Who is LangSmith best for?

It's ideal for developers and teams building production-grade AI agents, especially those using LangChain or LangGraph. Beginners prototyping apps might find it useful too, but it's geared toward anyone needing observability in non-deterministic LLM workflows, from startups to enterprises.

How does LangSmith integrate with LangChain?

LangSmith works hand-in-hand with LangChain for easy tracing and evaluation. Just set one environment variable, and it captures every step of your chains or agents, making it simple to monitor and debug without extra code.

What are LangSmith's pricing plans?

Plans start with a free Developer tier (5k traces/month, 1 seat), move to Plus at $39/user/month (10k traces/month, up to 10 seats), and include a Startup discount for early-stage teams. Enterprise offers custom pricing with self-hosting; traces cost extra based on retention (basic: $0.50/1k for 14 days, extended: $4.50/1k for 400 days).

Can I self-host LangSmith?

Yes, on the Enterprise plan, you can deploy it on your Kubernetes cluster in AWS, GCP, or Azure to keep data in your environment. It's not available on lower tiers, though, so teams prioritizing data privacy often go this route.

What are some alternatives to LangSmith?

Popular options include Langfuse (open-source, self-hostable for tracing and evals), Helicone (model-layer observability with a gateway), Braintrust (UI-driven evals for non-technical teams), and Phoenix (focus on explainability). Choose based on needs like cost or framework agnosticism.

Is LangSmith easy for beginners to use?

It has a learning curve if you're new to LLM observability, but quickstarts and tutorials make setup straightforward, like creating an API key and tracing a simple chain.
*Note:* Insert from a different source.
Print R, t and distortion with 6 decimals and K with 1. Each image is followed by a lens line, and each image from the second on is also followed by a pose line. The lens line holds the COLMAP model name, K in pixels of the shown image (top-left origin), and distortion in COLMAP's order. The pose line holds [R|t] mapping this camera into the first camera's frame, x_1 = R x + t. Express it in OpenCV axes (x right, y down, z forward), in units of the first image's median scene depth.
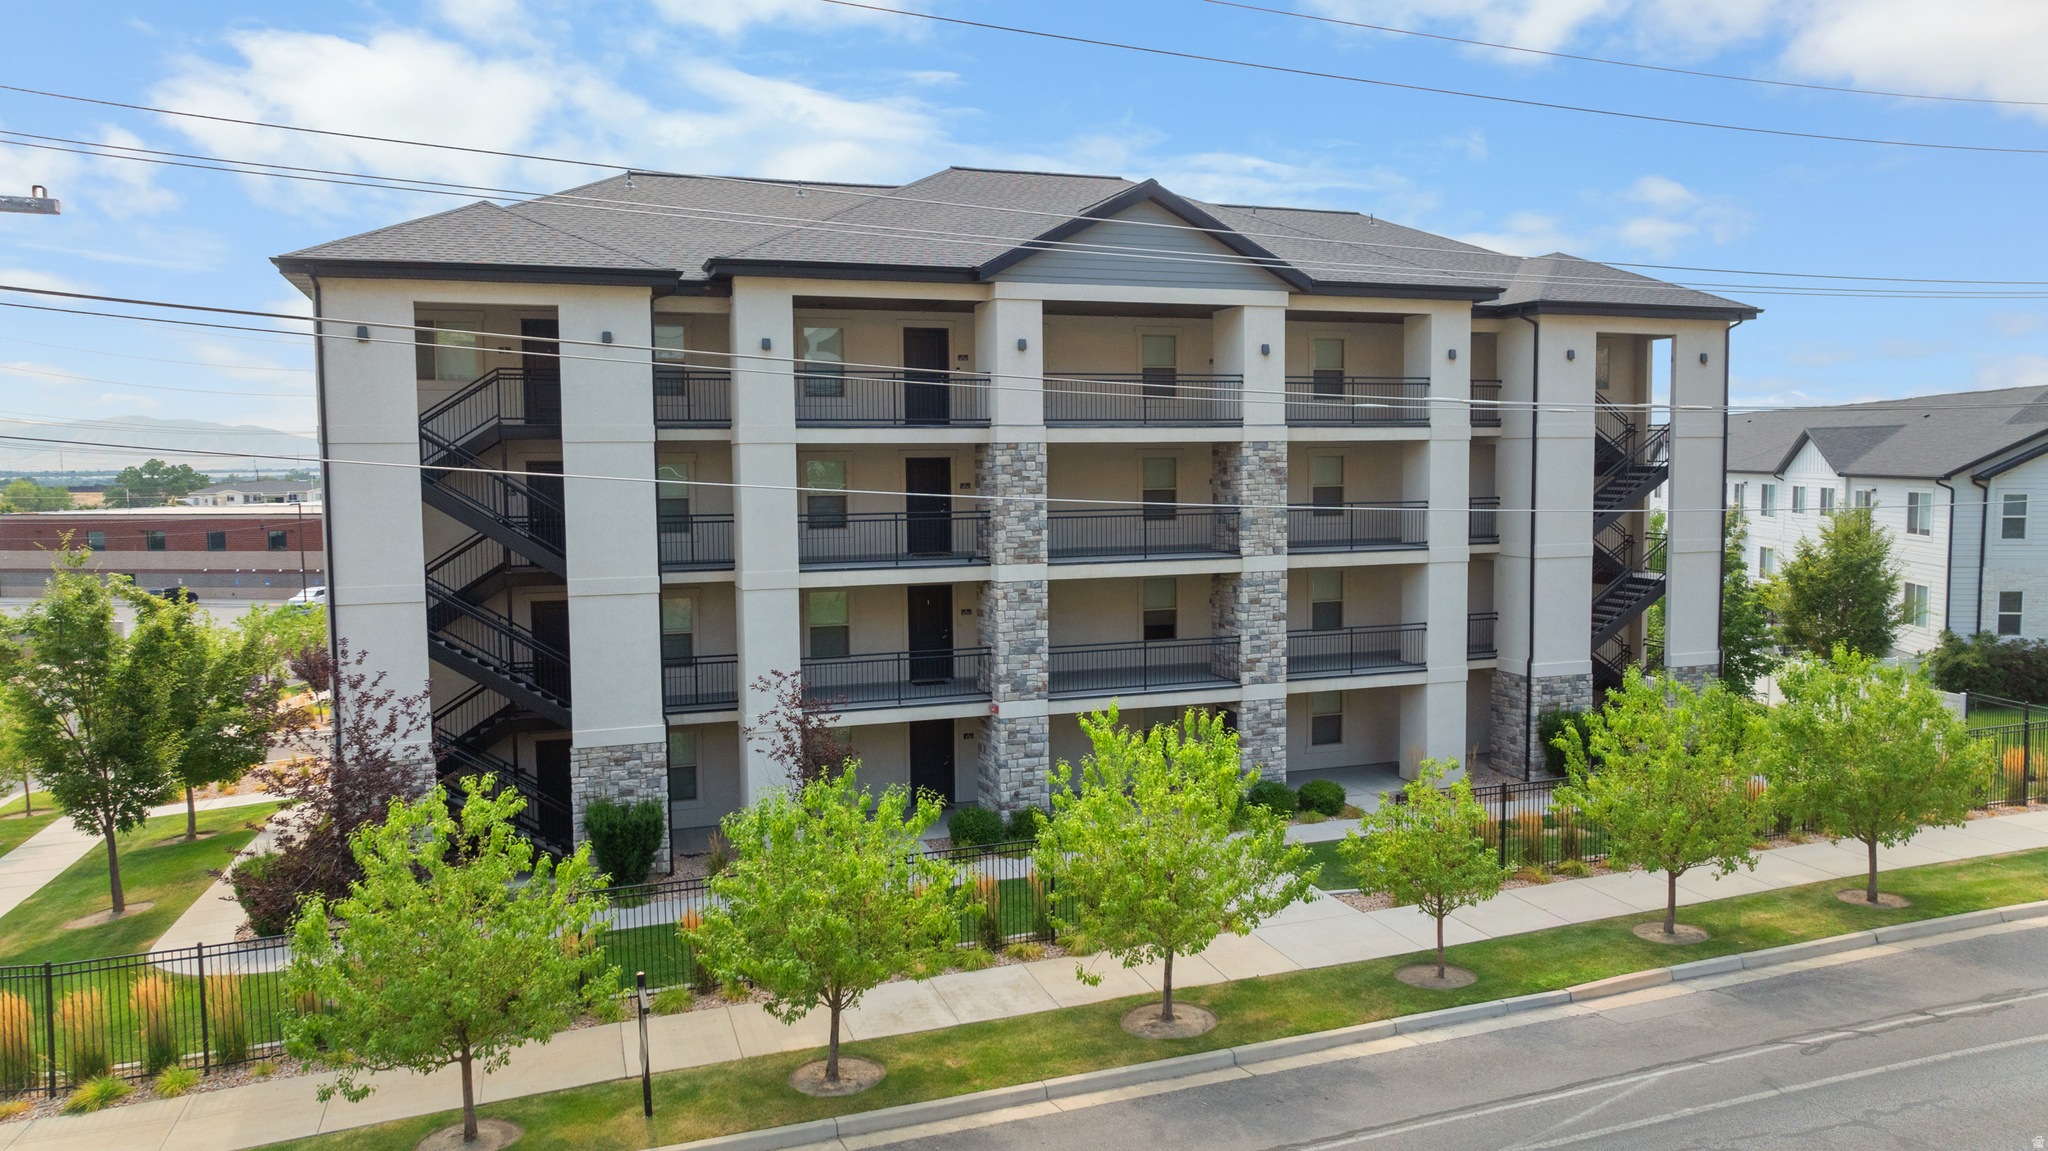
lens RADIAL K [[1421.7, 0, 1024.0], [0, 1421.7, 575.5], [0, 0, 1]] dist [0.000805, -0.001753]
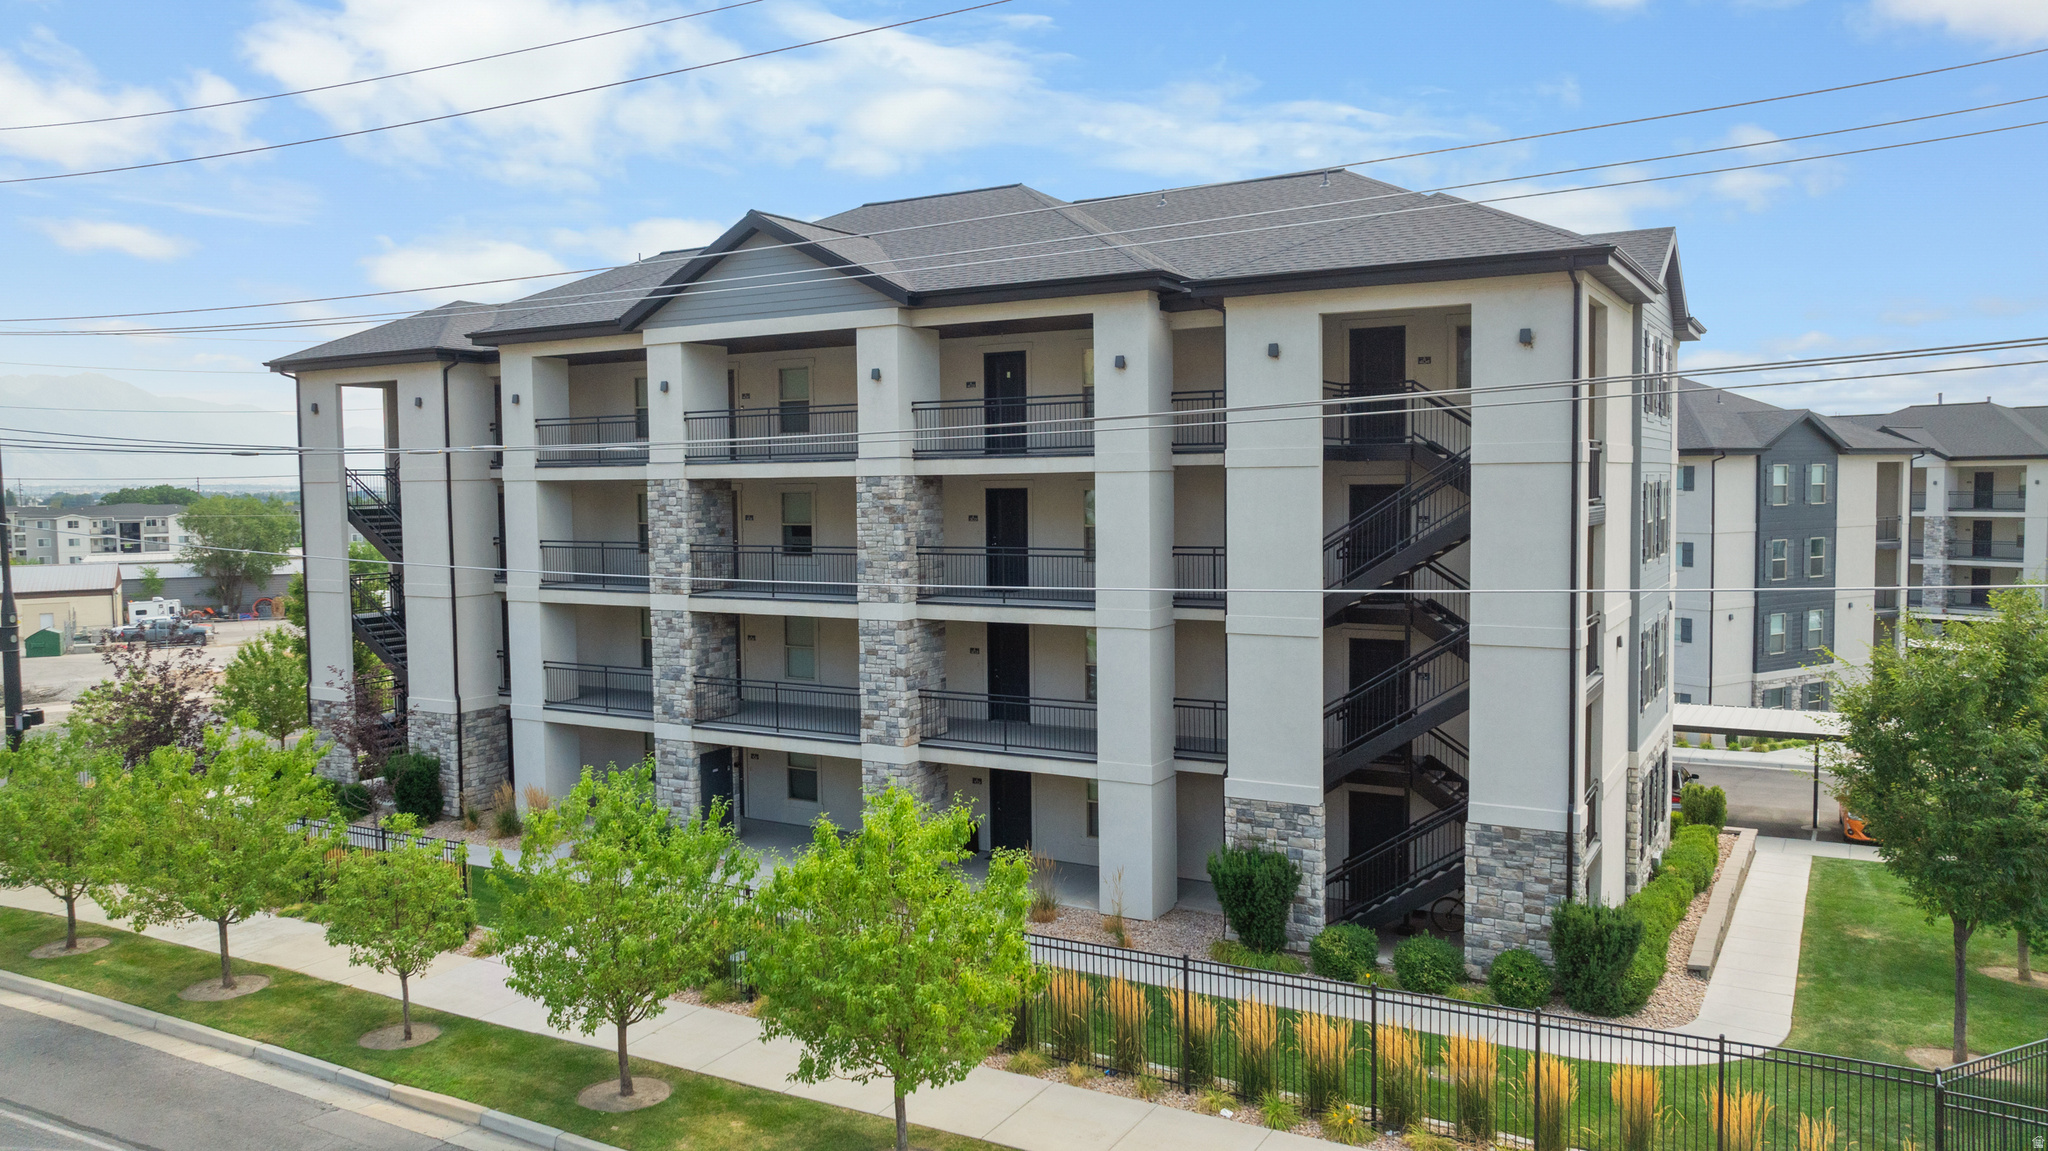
lens RADIAL K [[1455.3, 0, 1024.0], [0, 1455.3, 575.5], [0, 0, 1]] dist [0.003817, -0.000989]
pose [[0.641906, 0.054327, -0.764856, 0.937287], [-0.052505, 0.998260, 0.026841, -0.061051], [0.764984, 0.022929, 0.643641, 0.479092]]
I think most devs get value fast, especially with its visual playground for testing prompts.

How does LangSmith handle data privacy?

It doesn't train on your data, and you retain full ownership. Hosted on GCP us-central-1 by default, with SOC 2 Type 2, HIPAA, and GDPR compliance. Self-hosting ensures data never leaves your setup, which probably appeals to regulated industries.

What do users say about LangSmith's pros and cons?

Pros: Excellent for debugging agents, real-time metrics, and team collaboration; saves time on production issues. Cons: UI can feel clunky or slow at times, pricing adds up for high-volume traces, and it's tied closely to LangChain, which might limit flexibility for other stacks.